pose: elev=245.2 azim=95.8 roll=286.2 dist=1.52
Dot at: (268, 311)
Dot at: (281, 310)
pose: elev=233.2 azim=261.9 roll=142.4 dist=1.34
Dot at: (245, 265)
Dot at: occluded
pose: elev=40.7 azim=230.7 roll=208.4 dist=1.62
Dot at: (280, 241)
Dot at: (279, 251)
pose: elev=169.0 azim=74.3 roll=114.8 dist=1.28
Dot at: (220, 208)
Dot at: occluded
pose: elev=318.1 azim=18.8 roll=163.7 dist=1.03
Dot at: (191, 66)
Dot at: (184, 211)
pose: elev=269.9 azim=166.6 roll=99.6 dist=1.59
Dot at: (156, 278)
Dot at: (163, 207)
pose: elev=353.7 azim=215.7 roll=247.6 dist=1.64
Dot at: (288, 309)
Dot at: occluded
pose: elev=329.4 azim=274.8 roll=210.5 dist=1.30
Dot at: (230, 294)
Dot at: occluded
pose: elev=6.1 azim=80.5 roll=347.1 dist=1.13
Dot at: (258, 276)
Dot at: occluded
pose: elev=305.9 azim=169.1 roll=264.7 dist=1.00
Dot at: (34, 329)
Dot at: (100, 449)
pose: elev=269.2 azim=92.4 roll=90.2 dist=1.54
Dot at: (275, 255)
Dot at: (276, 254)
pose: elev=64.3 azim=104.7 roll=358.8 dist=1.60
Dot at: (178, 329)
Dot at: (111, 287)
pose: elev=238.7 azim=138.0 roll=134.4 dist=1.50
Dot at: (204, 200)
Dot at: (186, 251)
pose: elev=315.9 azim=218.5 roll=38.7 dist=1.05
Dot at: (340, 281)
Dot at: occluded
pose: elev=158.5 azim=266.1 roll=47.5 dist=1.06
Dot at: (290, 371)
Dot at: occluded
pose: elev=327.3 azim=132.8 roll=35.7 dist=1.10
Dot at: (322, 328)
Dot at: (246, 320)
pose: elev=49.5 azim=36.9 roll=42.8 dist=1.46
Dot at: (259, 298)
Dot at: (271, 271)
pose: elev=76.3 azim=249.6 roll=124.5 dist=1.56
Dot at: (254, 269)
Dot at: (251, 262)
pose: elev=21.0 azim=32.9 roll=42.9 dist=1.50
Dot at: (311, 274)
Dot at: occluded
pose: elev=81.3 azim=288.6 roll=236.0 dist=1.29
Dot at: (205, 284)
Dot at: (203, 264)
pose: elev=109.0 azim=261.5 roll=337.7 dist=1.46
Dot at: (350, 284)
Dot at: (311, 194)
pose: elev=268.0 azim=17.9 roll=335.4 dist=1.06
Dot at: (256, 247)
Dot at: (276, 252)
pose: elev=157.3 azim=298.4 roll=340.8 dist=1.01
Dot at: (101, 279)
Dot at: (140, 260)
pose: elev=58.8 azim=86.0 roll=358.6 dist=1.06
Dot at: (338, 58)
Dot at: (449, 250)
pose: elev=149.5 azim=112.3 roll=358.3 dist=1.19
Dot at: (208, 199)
== == ==
DESCRIPTION OF THE TASK – Put every line of the rows above into a numbered list, leaving out any blank lines.

RESULT –
1. pose: elev=245.2 azim=95.8 roll=286.2 dist=1.52
2. Dot at: (268, 311)
3. Dot at: (281, 310)
4. pose: elev=233.2 azim=261.9 roll=142.4 dist=1.34
5. Dot at: (245, 265)
6. Dot at: occluded
7. pose: elev=40.7 azim=230.7 roll=208.4 dist=1.62
8. Dot at: (280, 241)
9. Dot at: (279, 251)
10. pose: elev=169.0 azim=74.3 roll=114.8 dist=1.28
11. Dot at: (220, 208)
12. Dot at: occluded
13. pose: elev=318.1 azim=18.8 roll=163.7 dist=1.03
14. Dot at: (191, 66)
15. Dot at: (184, 211)
16. pose: elev=269.9 azim=166.6 roll=99.6 dist=1.59
17. Dot at: (156, 278)
18. Dot at: (163, 207)
19. pose: elev=353.7 azim=215.7 roll=247.6 dist=1.64
20. Dot at: (288, 309)
21. Dot at: occluded
22. pose: elev=329.4 azim=274.8 roll=210.5 dist=1.30
23. Dot at: (230, 294)
24. Dot at: occluded
25. pose: elev=6.1 azim=80.5 roll=347.1 dist=1.13
26. Dot at: (258, 276)
27. Dot at: occluded
28. pose: elev=305.9 azim=169.1 roll=264.7 dist=1.00
29. Dot at: (34, 329)
30. Dot at: (100, 449)
31. pose: elev=269.2 azim=92.4 roll=90.2 dist=1.54
32. Dot at: (275, 255)
33. Dot at: (276, 254)
34. pose: elev=64.3 azim=104.7 roll=358.8 dist=1.60
35. Dot at: (178, 329)
36. Dot at: (111, 287)
37. pose: elev=238.7 azim=138.0 roll=134.4 dist=1.50
38. Dot at: (204, 200)
39. Dot at: (186, 251)
40. pose: elev=315.9 azim=218.5 roll=38.7 dist=1.05
41. Dot at: (340, 281)
42. Dot at: occluded
43. pose: elev=158.5 azim=266.1 roll=47.5 dist=1.06
44. Dot at: (290, 371)
45. Dot at: occluded
46. pose: elev=327.3 azim=132.8 roll=35.7 dist=1.10
47. Dot at: (322, 328)
48. Dot at: (246, 320)
49. pose: elev=49.5 azim=36.9 roll=42.8 dist=1.46
50. Dot at: (259, 298)
51. Dot at: (271, 271)
52. pose: elev=76.3 azim=249.6 roll=124.5 dist=1.56
53. Dot at: (254, 269)
54. Dot at: (251, 262)
55. pose: elev=21.0 azim=32.9 roll=42.9 dist=1.50
56. Dot at: (311, 274)
57. Dot at: occluded
58. pose: elev=81.3 azim=288.6 roll=236.0 dist=1.29
59. Dot at: (205, 284)
60. Dot at: (203, 264)
61. pose: elev=109.0 azim=261.5 roll=337.7 dist=1.46
62. Dot at: (350, 284)
63. Dot at: (311, 194)
64. pose: elev=268.0 azim=17.9 roll=335.4 dist=1.06
65. Dot at: (256, 247)
66. Dot at: (276, 252)
67. pose: elev=157.3 azim=298.4 roll=340.8 dist=1.01
68. Dot at: (101, 279)
69. Dot at: (140, 260)
70. pose: elev=58.8 azim=86.0 roll=358.6 dist=1.06
71. Dot at: (338, 58)
72. Dot at: (449, 250)
73. pose: elev=149.5 azim=112.3 roll=358.3 dist=1.19
74. Dot at: (208, 199)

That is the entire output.